▶ [Information]:
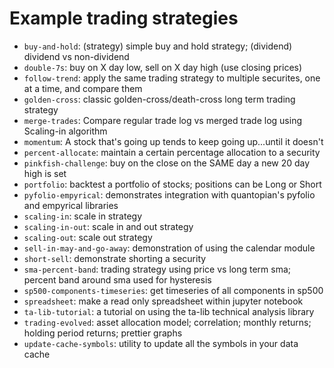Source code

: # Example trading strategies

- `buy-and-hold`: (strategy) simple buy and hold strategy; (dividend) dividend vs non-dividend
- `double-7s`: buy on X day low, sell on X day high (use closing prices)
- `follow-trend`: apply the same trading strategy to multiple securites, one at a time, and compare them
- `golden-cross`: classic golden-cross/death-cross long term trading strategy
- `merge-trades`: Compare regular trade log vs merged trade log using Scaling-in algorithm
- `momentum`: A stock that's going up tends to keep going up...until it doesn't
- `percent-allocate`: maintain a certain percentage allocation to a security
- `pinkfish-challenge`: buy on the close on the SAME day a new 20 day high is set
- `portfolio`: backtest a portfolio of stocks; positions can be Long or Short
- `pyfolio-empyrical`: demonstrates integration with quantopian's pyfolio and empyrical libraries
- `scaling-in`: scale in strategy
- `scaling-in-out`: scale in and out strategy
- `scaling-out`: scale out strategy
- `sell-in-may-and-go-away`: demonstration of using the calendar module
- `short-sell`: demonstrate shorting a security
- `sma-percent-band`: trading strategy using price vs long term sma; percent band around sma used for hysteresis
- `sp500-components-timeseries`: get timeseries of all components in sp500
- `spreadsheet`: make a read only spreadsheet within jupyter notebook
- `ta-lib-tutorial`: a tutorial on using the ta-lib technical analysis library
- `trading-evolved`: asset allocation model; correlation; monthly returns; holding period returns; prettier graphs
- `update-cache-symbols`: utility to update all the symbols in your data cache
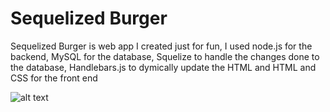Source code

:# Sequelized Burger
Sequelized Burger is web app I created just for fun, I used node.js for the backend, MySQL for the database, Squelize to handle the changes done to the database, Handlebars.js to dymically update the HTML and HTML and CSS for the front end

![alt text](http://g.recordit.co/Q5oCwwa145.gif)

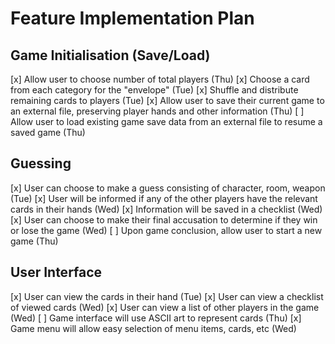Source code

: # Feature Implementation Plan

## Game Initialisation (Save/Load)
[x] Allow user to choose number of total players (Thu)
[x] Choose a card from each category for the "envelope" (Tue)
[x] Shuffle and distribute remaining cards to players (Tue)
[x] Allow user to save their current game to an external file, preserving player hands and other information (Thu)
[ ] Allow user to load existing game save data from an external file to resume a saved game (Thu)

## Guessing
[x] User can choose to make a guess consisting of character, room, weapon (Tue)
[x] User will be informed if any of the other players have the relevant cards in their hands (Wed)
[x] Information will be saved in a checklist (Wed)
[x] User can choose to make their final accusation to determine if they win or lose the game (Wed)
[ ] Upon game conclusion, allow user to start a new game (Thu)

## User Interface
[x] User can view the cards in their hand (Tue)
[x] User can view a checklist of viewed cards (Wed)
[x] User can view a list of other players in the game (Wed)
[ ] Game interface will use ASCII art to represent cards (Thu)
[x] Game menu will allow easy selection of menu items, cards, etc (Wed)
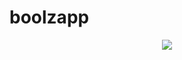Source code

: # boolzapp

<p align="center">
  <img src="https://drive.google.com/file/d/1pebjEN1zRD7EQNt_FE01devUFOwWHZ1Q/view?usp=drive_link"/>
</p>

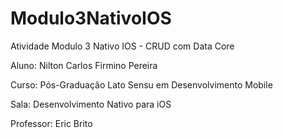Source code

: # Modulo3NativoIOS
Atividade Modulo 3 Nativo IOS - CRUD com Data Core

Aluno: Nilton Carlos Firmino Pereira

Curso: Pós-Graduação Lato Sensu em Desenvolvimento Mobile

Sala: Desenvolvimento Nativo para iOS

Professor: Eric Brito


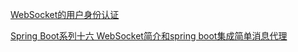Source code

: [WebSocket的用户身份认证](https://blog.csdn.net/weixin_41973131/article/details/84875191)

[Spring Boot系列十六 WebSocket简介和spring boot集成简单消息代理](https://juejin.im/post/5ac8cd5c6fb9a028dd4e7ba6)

▶ [What you need to do]: Please put every line of the listing above into a numbered list, skipping blank lines and leaving the pictures out.

▶ [Task result]:
1. Source code
2. : # Example trading strategies
3. - `buy-and-hold`: (strategy) simple buy and hold strategy; (dividend) dividend vs non-dividend
4. - `double-7s`: buy on X day low, sell on X day high (use closing prices)
5. - `follow-trend`: apply the same trading strategy to multiple securites, one at a time, and compare them
6. - `golden-cross`: classic golden-cross/death-cross long term trading strategy
7. - `merge-trades`: Compare regular trade log vs merged trade log using Scaling-in algorithm
8. - `momentum`: A stock that's going up tends to keep going up...until it doesn't
9. - `percent-allocate`: maintain a certain percentage allocation to a security
10. - `pinkfish-challenge`: buy on the close on the SAME day a new 20 day high is set
11. - `portfolio`: backtest a portfolio of stocks; positions can be Long or Short
12. - `pyfolio-empyrical`: demonstrates integration with quantopian's pyfolio and empyrical libraries
13. - `scaling-in`: scale in strategy
14. - `scaling-in-out`: scale in and out strategy
15. - `scaling-out`: scale out strategy
16. - `sell-in-may-and-go-away`: demonstration of using the calendar module
17. - `short-sell`: demonstrate shorting a security
18. - `sma-percent-band`: trading strategy using price vs long term sma; percent band around sma used for hysteresis
19. - `sp500-components-timeseries`: get timeseries of all components in sp500
20. - `spreadsheet`: make a read only spreadsheet within jupyter notebook
21. - `ta-lib-tutorial`: a tutorial on using the ta-lib technical analysis library
22. - `trading-evolved`: asset allocation model; correlation; monthly returns; holding period returns; prettier graphs
23. - `update-cache-symbols`: utility to update all the symbols in your data cache
24. Source code
25. :# Sequelized Burger
26. Sequelized Burger is web app I created just for fun, I used node.js for the backend, MySQL for the database, Squelize to handle the changes done to the database, Handlebars.js to dymically update the HTML and HTML and CSS for the front end
27. ![alt text](http://g.recordit.co/Q5oCwwa145.gif)
28. Source code
29. : # Feature Implementation Plan
30. ## Game Initialisation (Save/Load)
31. [x] Allow user to choose number of total players (Thu)
32. [x] Choose a card from each category for the "envelope" (Tue)
33. [x] Shuffle and distribute remaining cards to players (Tue)
34. [x] Allow user to save their current game to an external file, preserving player hands and other information (Thu)
35. [ ] Allow user to load existing game save data from an external file to resume a saved game (Thu)
36. ## Guessing
37. [x] User can choose to make a guess consisting of character, room, weapon (Tue)
38. [x] User will be informed if any of the other players have the relevant cards in their hands (Wed)
39. [x] Information will be saved in a checklist (Wed)
40. [x] User can choose to make their final accusation to determine if they win or lose the game (Wed)
41. [ ] Upon game conclusion, allow user to start a new game (Thu)
42. ## User Interface
43. [x] User can view the cards in their hand (Tue)
44. [x] User can view a checklist of viewed cards (Wed)
45. [x] User can view a list of other players in the game (Wed)
46. [ ] Game interface will use ASCII art to represent cards (Thu)
47. [x] Game menu will allow easy selection of menu items, cards, etc (Wed)
48. Source code
49. : # boolzapp
50. <p align="center">
51.   <img src="https://drive.google.com/file/d/1pebjEN1zRD7EQNt_FE01devUFOwWHZ1Q/view?usp=drive_link"/>
52. </p>
53. Source code
54. : # Modulo3NativoIOS
55. Atividade Modulo 3 Nativo IOS - CRUD com Data Core
56. Aluno: Nilton Carlos Firmino Pereira
57. Curso: Pós-Graduação Lato Sensu em Desenvolvimento Mobile
58. Sala: Desenvolvimento Nativo para iOS
59. Professor: Eric Brito
60. Source code
61. : [WebSocket的用户身份认证](https://blog.csdn.net/weixin_41973131/article/details/84875191)
62. [Spring Boot系列十六 WebSocket简介和spring boot集成简单消息代理](https://juejin.im/post/5ac8cd5c6fb9a028dd4e7ba6)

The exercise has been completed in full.